Le présent est-il condamné à vivre dans l’ombre du passé ? Souvenons-nous de la polémique suscitée en février 2017 par Emmanuel Macron qui, en visite en Algérie, a qualifié la colonisation de « crime contre l’humanité », propos jugés « indignes » par certains de ses opposants. Cet exemple illustre la dimension politique et idéologique de notre interprétation des événements historiques que les romans à l’étude, Volkswagen Blues de J. Poulin (1984) et L’Amour, la fantasia d’A. Djebar (1985), entreprennent de dénoncer.
Les protagonistes des deux romans posent ainsi les bases d'une nouvelle démarche historiographique qui tient autant du soupçon vis-à-vis l’Histoire qu’elles cherchent à déconstruire que de la filiation, ces dernières s’inscrivant dans cette même Histoire (de Certeau). Au(x) il(s) masculins de l’Histoire officielle fait écho un je féminin hybride dont la subjectivité permet de remettre en cause un discours présenté comme objectif (White).

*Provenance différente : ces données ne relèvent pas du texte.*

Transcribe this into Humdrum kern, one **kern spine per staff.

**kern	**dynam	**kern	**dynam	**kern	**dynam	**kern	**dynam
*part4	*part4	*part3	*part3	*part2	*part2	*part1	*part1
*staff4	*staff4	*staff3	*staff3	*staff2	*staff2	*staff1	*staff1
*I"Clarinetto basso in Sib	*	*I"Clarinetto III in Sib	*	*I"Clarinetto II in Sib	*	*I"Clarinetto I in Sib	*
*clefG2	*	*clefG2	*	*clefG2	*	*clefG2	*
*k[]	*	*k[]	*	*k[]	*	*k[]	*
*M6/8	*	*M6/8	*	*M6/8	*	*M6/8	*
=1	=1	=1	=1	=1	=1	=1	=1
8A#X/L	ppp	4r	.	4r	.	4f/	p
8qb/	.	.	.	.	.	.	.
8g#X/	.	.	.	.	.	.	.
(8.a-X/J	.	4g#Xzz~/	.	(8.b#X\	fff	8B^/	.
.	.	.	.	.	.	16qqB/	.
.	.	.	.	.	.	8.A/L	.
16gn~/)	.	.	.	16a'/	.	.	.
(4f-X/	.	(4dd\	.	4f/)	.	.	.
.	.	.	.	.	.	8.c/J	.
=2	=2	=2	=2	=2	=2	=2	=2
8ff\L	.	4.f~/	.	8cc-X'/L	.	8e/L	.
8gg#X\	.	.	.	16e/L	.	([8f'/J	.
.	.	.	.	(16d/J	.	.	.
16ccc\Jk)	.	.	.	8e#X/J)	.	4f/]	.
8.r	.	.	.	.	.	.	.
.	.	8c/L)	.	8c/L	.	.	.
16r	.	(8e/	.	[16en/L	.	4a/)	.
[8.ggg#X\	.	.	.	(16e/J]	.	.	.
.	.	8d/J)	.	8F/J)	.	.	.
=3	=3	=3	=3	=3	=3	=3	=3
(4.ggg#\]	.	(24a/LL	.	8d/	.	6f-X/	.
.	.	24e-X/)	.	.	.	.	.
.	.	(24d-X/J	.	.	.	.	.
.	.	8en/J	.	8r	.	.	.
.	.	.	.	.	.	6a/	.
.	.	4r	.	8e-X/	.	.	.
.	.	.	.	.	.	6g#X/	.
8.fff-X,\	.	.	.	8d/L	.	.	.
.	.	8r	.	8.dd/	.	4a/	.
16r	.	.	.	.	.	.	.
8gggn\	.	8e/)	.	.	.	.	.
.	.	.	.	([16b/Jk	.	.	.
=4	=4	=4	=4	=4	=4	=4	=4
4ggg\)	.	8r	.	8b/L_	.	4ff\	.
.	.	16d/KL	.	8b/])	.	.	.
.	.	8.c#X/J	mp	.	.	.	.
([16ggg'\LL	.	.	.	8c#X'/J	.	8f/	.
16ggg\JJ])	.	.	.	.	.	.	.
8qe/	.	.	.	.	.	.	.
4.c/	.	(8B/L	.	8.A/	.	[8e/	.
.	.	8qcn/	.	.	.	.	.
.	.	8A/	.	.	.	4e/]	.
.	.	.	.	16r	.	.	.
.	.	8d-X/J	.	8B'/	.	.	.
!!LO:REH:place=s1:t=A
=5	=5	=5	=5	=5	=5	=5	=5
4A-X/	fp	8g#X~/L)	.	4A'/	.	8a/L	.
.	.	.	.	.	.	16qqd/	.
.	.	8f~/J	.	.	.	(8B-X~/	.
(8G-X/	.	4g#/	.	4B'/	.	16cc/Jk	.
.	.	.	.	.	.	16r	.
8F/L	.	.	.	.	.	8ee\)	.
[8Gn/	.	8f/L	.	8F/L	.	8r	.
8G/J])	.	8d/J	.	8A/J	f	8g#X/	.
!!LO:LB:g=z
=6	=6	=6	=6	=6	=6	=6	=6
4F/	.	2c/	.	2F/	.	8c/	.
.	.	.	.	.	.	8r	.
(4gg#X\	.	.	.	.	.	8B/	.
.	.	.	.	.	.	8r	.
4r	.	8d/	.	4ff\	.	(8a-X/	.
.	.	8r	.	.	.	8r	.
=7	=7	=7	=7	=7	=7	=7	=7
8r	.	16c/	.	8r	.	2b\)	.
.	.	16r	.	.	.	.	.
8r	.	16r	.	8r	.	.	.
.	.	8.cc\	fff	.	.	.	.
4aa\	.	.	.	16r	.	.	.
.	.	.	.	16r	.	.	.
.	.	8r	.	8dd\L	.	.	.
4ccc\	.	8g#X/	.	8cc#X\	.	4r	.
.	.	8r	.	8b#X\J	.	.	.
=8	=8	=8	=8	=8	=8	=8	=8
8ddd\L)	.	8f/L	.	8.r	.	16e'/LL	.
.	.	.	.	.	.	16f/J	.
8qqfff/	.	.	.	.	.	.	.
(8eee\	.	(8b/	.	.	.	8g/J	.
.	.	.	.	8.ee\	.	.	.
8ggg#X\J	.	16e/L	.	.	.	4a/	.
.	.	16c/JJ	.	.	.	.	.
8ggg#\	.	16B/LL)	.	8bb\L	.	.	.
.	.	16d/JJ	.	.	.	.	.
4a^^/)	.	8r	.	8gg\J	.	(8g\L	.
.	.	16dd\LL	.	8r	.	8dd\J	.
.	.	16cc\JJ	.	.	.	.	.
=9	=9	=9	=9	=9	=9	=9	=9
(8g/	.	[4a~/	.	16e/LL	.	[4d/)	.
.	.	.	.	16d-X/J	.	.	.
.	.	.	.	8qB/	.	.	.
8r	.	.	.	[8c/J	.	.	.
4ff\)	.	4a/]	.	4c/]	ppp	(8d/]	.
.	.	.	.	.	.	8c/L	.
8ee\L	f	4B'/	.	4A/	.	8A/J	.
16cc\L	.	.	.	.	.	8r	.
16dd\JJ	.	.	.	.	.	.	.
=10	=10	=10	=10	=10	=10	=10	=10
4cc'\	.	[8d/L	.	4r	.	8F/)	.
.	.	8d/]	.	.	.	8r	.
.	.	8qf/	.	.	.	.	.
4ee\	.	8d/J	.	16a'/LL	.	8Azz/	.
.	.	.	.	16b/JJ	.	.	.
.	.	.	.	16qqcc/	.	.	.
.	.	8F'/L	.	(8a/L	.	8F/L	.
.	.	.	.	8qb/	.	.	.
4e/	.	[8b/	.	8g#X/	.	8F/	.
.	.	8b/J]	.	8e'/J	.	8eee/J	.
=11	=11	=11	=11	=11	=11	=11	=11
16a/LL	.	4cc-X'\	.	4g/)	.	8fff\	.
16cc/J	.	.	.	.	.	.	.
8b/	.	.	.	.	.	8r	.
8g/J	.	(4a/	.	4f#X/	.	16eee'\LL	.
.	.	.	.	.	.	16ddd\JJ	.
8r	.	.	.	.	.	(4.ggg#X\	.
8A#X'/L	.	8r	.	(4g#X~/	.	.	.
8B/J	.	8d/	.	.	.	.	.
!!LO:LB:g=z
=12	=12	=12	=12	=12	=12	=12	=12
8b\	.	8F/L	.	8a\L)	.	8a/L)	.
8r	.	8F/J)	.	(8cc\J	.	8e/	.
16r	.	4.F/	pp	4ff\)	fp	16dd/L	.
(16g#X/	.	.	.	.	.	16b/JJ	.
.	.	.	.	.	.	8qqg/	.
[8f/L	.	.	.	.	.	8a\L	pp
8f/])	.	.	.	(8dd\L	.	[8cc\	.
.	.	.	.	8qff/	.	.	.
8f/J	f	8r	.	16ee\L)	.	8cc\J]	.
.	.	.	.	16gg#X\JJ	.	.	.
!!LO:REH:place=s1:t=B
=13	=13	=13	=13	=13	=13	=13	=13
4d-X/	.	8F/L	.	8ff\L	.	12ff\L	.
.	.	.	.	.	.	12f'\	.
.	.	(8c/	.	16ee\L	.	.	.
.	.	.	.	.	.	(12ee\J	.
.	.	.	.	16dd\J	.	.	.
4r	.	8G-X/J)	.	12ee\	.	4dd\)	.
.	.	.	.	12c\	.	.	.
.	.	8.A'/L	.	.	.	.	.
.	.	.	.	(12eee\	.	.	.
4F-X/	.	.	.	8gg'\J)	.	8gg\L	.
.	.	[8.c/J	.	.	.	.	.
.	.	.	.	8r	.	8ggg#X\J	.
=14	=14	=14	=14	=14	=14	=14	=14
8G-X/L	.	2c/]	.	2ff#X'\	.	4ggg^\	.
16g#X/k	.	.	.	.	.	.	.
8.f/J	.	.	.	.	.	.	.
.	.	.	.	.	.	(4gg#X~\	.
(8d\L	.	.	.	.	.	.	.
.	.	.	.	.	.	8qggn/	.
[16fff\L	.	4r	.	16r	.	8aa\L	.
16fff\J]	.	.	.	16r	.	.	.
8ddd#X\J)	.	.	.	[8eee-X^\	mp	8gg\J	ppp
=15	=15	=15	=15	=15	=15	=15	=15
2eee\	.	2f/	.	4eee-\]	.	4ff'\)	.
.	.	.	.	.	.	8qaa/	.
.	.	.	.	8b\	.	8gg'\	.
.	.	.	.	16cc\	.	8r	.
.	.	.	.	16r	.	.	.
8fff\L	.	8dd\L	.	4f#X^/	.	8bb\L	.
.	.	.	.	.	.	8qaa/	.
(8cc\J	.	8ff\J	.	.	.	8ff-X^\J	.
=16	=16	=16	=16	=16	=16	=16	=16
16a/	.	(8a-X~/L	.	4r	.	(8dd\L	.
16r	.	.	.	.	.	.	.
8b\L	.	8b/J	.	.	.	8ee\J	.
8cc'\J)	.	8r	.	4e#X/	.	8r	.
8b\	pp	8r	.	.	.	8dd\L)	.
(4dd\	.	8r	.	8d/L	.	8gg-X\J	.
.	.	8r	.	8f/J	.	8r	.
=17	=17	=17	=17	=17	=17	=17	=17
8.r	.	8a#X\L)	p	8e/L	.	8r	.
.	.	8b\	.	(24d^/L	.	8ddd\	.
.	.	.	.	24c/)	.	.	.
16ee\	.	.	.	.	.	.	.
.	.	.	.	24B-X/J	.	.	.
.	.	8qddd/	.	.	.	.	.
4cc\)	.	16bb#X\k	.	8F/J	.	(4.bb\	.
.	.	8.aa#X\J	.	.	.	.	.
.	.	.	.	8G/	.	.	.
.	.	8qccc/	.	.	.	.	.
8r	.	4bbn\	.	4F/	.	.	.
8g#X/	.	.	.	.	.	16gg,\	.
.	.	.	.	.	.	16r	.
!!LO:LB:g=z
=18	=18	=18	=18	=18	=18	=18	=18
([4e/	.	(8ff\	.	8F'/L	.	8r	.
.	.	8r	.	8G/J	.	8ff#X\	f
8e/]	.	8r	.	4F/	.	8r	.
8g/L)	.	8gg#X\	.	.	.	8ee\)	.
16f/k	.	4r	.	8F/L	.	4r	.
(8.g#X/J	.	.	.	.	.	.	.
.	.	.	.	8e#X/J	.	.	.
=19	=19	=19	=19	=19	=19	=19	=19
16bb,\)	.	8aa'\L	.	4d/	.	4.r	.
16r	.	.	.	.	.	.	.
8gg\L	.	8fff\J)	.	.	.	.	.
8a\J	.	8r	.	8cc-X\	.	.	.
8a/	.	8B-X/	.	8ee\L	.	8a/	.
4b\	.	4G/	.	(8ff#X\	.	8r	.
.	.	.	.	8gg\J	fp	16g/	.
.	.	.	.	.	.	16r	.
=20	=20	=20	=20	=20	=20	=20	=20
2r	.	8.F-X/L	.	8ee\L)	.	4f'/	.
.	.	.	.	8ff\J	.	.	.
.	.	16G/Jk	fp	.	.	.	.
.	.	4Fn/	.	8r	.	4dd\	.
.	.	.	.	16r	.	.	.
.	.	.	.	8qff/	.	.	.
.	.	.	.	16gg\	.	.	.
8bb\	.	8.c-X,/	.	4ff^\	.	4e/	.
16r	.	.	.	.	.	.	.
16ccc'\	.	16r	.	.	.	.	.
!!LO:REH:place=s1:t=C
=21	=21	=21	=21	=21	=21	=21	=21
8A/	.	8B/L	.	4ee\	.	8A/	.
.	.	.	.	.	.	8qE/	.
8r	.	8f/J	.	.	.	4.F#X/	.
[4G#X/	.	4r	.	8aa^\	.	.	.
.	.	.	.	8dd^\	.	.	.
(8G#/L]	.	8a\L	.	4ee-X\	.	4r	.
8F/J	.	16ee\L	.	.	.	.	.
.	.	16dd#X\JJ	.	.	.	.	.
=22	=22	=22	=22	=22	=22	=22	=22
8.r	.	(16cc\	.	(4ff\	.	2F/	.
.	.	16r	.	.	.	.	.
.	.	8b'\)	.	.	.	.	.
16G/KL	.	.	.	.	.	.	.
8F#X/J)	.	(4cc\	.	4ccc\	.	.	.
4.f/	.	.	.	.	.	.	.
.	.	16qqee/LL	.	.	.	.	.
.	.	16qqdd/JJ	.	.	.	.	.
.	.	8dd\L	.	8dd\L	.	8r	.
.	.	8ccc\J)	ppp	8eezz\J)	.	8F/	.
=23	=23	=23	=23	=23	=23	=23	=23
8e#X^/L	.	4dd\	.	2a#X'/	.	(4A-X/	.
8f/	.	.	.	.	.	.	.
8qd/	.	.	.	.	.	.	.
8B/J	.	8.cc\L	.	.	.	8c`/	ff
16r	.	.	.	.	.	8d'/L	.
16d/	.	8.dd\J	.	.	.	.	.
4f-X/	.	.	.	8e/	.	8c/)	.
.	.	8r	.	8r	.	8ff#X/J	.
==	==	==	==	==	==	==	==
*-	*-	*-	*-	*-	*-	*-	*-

Si l'Histoire est comparée à une « grotte-tombe » chez Djebar, elle est « fosse commune » chez Poulin, la narration ayant valeur de pèlerinage. Sa réévaluation doit entraîner une redéfinition politique (autre version de l’Histoire), sociologique (donner une voix aux souffrances des Amérindiens et des Algériens), culturel (remettre en cause l'hégémonie du discours occidental, notamment le rêve américain et la mission civilisatrice de la France), mais aussi identitaire, l’excavation des moi passés devenant exploration du moi présent.